Material to process
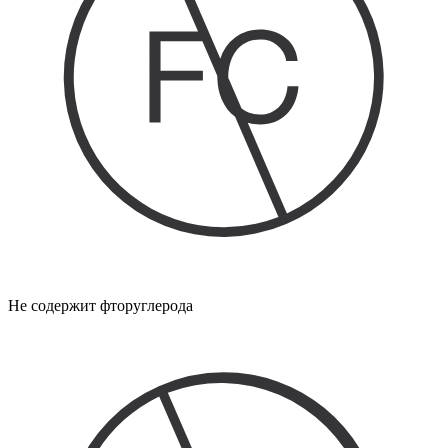
Не содержит фторуглерода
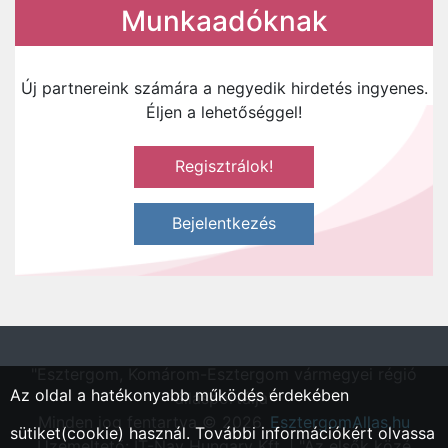
Munkaadóknak
Új partnereink számára a negyedik hirdetés ingyenes.
Éljen a lehetőséggel!
Regisztrálok!
Bejelentkezés
"Esztergom, Komárom-Esztergom vármegyei régió
Az oldal a hatékonyabb működés érdekében
állásportálja"
Minden jog fentartva © 2026.
EsztergomAllas.hu
sütiket(cookie) használ. További információkért olvassa
Üzemeltető: IT-Nav Hungary Kft. | "Az elsők közé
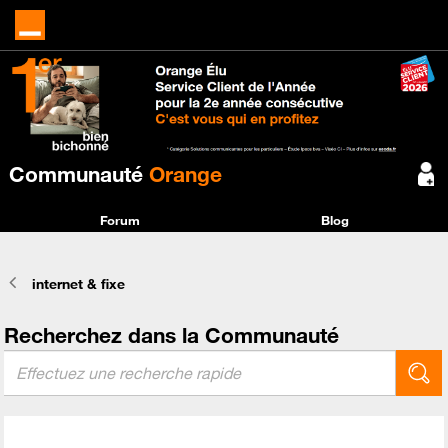
Communauté
Orange
Forum
Blog
internet & fixe
Recherchez dans la Communauté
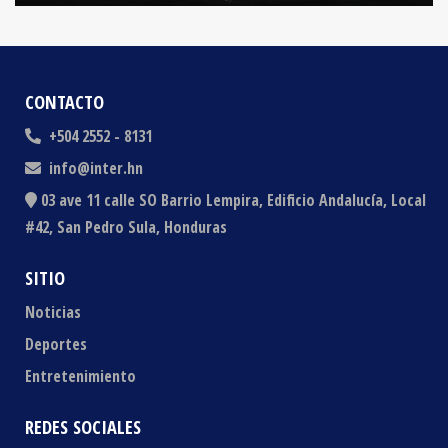
CONTACTO
+504 2552 - 8131
info@inter.hn
03 ave 11 calle SO Barrio Lempira, Edificio Andalucía, Local
#42, San Pedro Sula, Honduras
SITIO
Noticias
Deportes
Entretenimiento
REDES SOCIALES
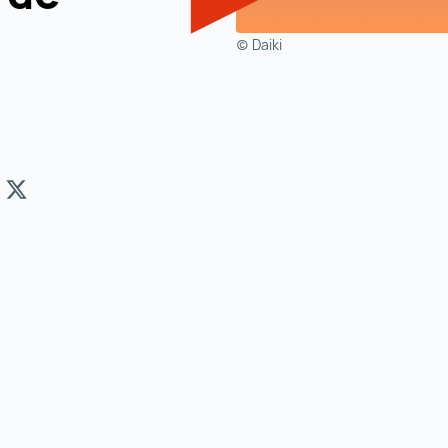
(c) Daiki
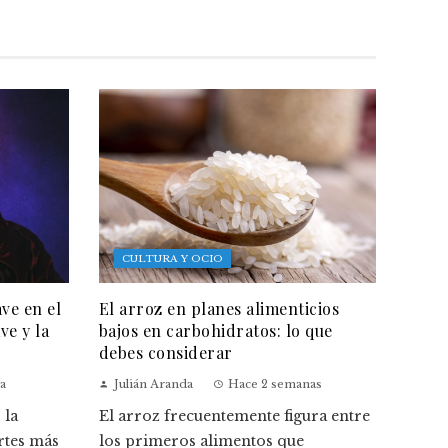
CULTURA Y OCIO
ave en el
El arroz en planes alimenticios
ve y la
bajos en carbohidratos: lo que
debes considerar
a
Julián Aranda
Hace 2 semanas
 la
El arroz frecuentemente figura entre
rtes más
los primeros alimentos que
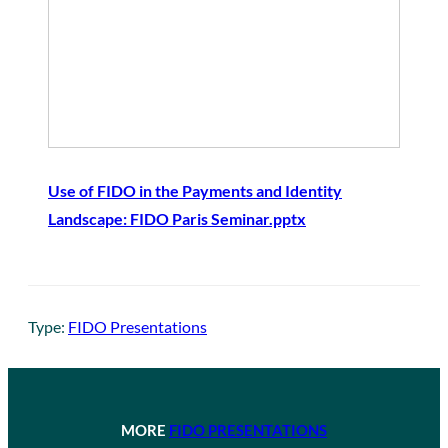
Use of FIDO in the Payments and Identity
Landscape: FIDO Paris Seminar.pptx
Type:
FIDO Presentations
MORE
FIDO PRESENTATIONS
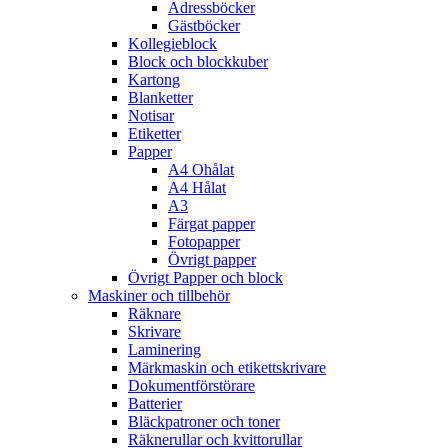
Adressböcker
Gästböcker
Kollegieblock
Block och blockkuber
Kartong
Blanketter
Notisar
Etiketter
Papper
A4 Ohålat
A4 Hålat
A3
Färgat papper
Fotopapper
Övrigt papper
Övrigt Papper och block
Maskiner och tillbehör
Räknare
Skrivare
Laminering
Märkmaskin och etikettskrivare
Dokumentförstörare
Batterier
Bläckpatroner och toner
Räknerullar och kvittorullar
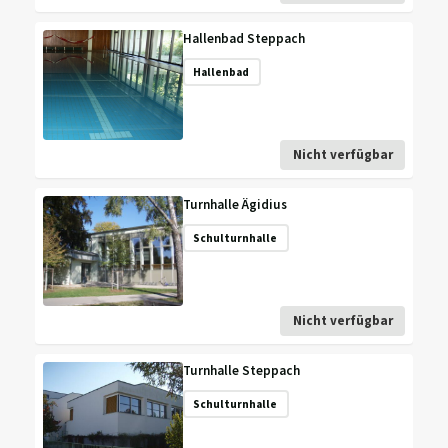
Hallenbad Steppach
Hallenbad
Nicht verfügbar
Turnhalle Ägidius
Schulturnhalle
Nicht verfügbar
Turnhalle Steppach
Schulturnhalle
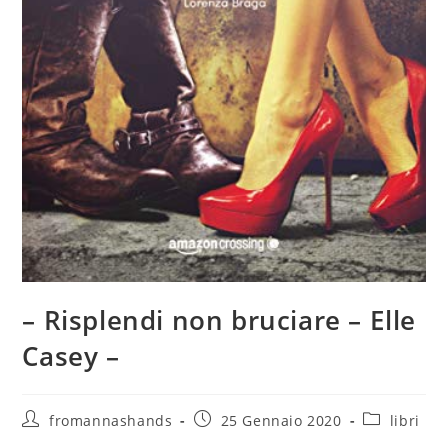
– Risplendi non bruciare – Elle
Casey –
Autore
Articolo
Categoria
fromannashands
25 Gennaio 2020
libri
dell'articolo:
pubblicato:
dell'articolo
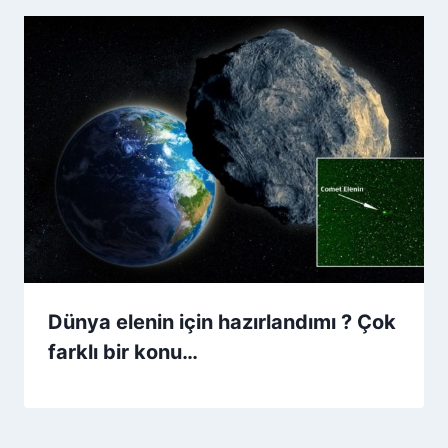
Dünya elenin için hazırlandımı ? Çok
farklı bir konu…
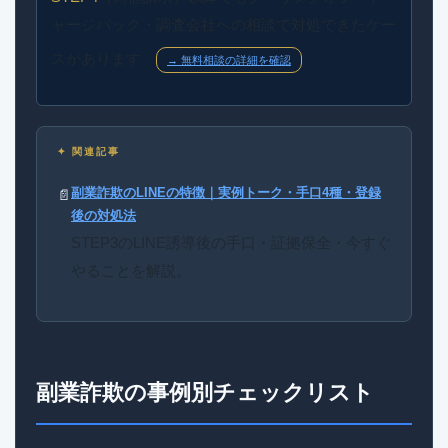
ャージバック・調査会社への相談で対処できたケー
スがあります。
→ 無料相談の詳細を確認
✦ 関連記事
副業詐欺のLINEの特徴｜実例トーク・手口4種・登録
📄
後の対処法
STEP3のLINE誘導後の手口・証拠保全・今すぐ
やることを解説。
副業詐欺の事例別チェックリスト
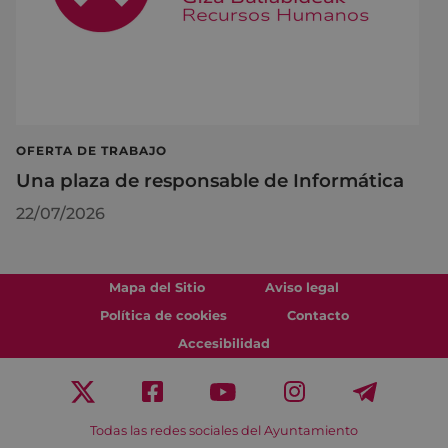
OFERTA DE TRABAJO
Una plaza de responsable de Informática
22/07/2026
Mapa del Sitio
Aviso legal
Política de cookies
Contacto
Accesibilidad
Todas las redes sociales del Ayuntamiento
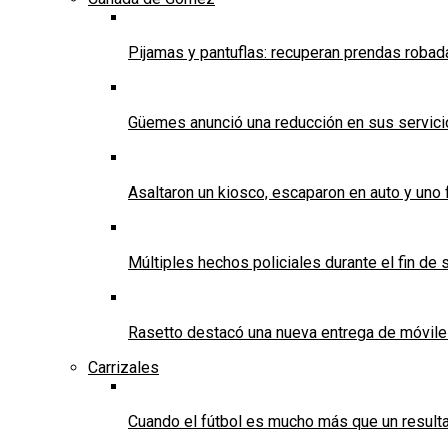
Pijamas y pantuflas: recuperan prendas roba
Güemes anunció una reducción en sus servicios
Asaltaron un kiosco, escaparon en auto y uno 
Múltiples hechos policiales durante el fin d
Rasetto destacó una nueva entrega de móvile
Carrizales
Cuando el fútbol es mucho más que un result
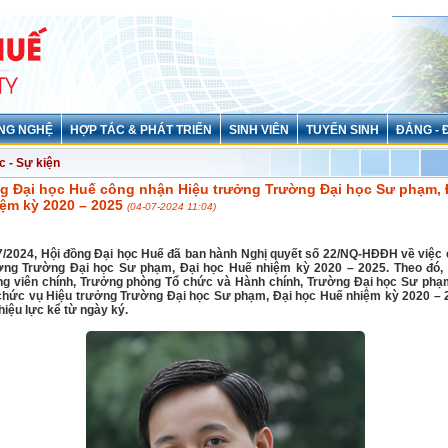
NG NGHỆ
HỢP TÁC & PHÁT TRIỂN
SINH VIÊN
TUYỂN SINH
ĐẢNG - 
c - Sự kiện
g Đại học Huế công nhận Hiệu trưởng Trường Đại học Sư phạm, 
ệm kỳ 2020 – 2025
(04-07-2024 11:04)
7/2024, Hội đồng Đại học Huế đã ban hành Nghị quyết số 22/NQ-HĐĐH về việc
ởng Trường Đại học Sư phạm, Đại học Huế nhiệm kỳ 2020 – 2025. Theo đó, 
ng viên chính, Trưởng phòng Tổ chức và Hành chính, Trường Đại học Sư phạ
chức vụ Hiệu trưởng Trường Đại học Sư phạm, Đại học Huế nhiệm kỳ 2020 – 
hiệu lực kể từ ngày ký.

Work item
Print the text of all the entries above line by line, with every character unchanged. Omit the picture lines.

Response
Не содержит фторуглерода
Munkaadóknak
Új partnereink számára a negyedik hirdetés ingyenes.
Éljen a lehetőséggel!
Regisztrálok!
Bejelentkezés
"Esztergom, Komárom-Esztergom vármegyei régió
Az oldal a hatékonyabb működés érdekében
állásportálja"
Minden jog fentartva © 2026.
EsztergomAllas.hu
sütiket(cookie) használ. További információkért olvassa
Üzemeltető: IT-Nav Hungary Kft. | "Az elsők közé
Communauté
Orange
Forum
Blog
internet & fixe
Recherchez dans la Communauté
CONTACTO
+504 2552 - 8131
info@inter.hn
03 ave 11 calle SO Barrio Lempira, Edificio Andalucía, Local
#42, San Pedro Sula, Honduras
SITIO
Noticias
Deportes
Entretenimiento
REDES SOCIALES
(c) Daiki
CULTURA Y OCIO
ave en el
El arroz en planes alimenticios
ve y la
bajos en carbohidratos: lo que
debes considerar
a
Julián Aranda
Hace 2 semanas
 la
El arroz frecuentemente figura entre
rtes más
los primeros alimentos que
Use of FIDO in the Payments and Identity
Landscape: FIDO Paris Seminar.pptx
Type:
FIDO Presentations
MORE
FIDO PRESENTATIONS
Adressböcker
Gästböcker
Kollegieblock
Block och blockkuber
Kartong
Blanketter
Notisar
Etiketter
Papper
A4 Ohålat
A4 Hålat
A3
Färgat papper
Fotopapper
Övrigt papper
Övrigt Papper och block
Maskiner och tillbehör
Räknare
Skrivare
Laminering
Märkmaskin och etikettskrivare
Dokumentförstörare
Batterier
Bläckpatroner och toner
Räknerullar och kvittorullar
Hallenbad Steppach
Hallenbad
Nicht verfügbar
Turnhalle Ägidius
Schulturnhalle
Nicht verfügbar
Turnhalle Steppach
Schulturnhalle
– Risplendi non bruciare – Elle
Casey –
Autore
Articolo
Categoria
fromannashands
25 Gennaio 2020
libri
dell'articolo:
pubblicato:
dell'articolo
Dünya elenin için hazırlandımı ? Çok
farklı bir konu…
ャージバック・調査会社への相談で対処できたケー
スがあります。
→ 無料相談の詳細を確認
✦ 関連記事
副業詐欺のLINEの特徴｜実例トーク・手口4種・登録
📄
後の対処法
STEP3のLINE誘導後の手口・証拠保全・今すぐ
やることを解説。
副業詐欺の事例別チェックリスト
OFERTA DE TRABAJO
Una plaza de responsable de Informática
22/07/2026
Mapa del Sitio
Aviso legal
Política de cookies
Contacto
Accesibilidad
Todas las redes sociales del Ayuntamiento
Pijamas y pantuflas: recuperan prendas roba
Güemes anunció una reducción en sus servicios
Asaltaron un kiosco, escaparon en auto y uno 
Múltiples hechos policiales durante el fin d
Rasetto destacó una nueva entrega de móvile
Carrizales
Cuando el fútbol es mucho más que un result
NG NGHỆ
HỢP TÁC & PHÁT TRIỂN
SINH VIÊN
TUYỂN SINH
ĐẢNG - 
c - Sự kiện
g Đại học Huế công nhận Hiệu trưởng Trường Đại học Sư phạm, 
ệm kỳ 2020 – 2025
(04-07-2024 11:04)
7/2024, Hội đồng Đại học Huế đã ban hành Nghị quyết số 22/NQ-HĐĐH về việc
ởng Trường Đại học Sư phạm, Đại học Huế nhiệm kỳ 2020 – 2025. Theo đó, 
ng viên chính, Trưởng phòng Tổ chức và Hành chính, Trường Đại học Sư phạ
chức vụ Hiệu trưởng Trường Đại học Sư phạm, Đại học Huế nhiệm kỳ 2020 – 
hiệu lực kể từ ngày ký.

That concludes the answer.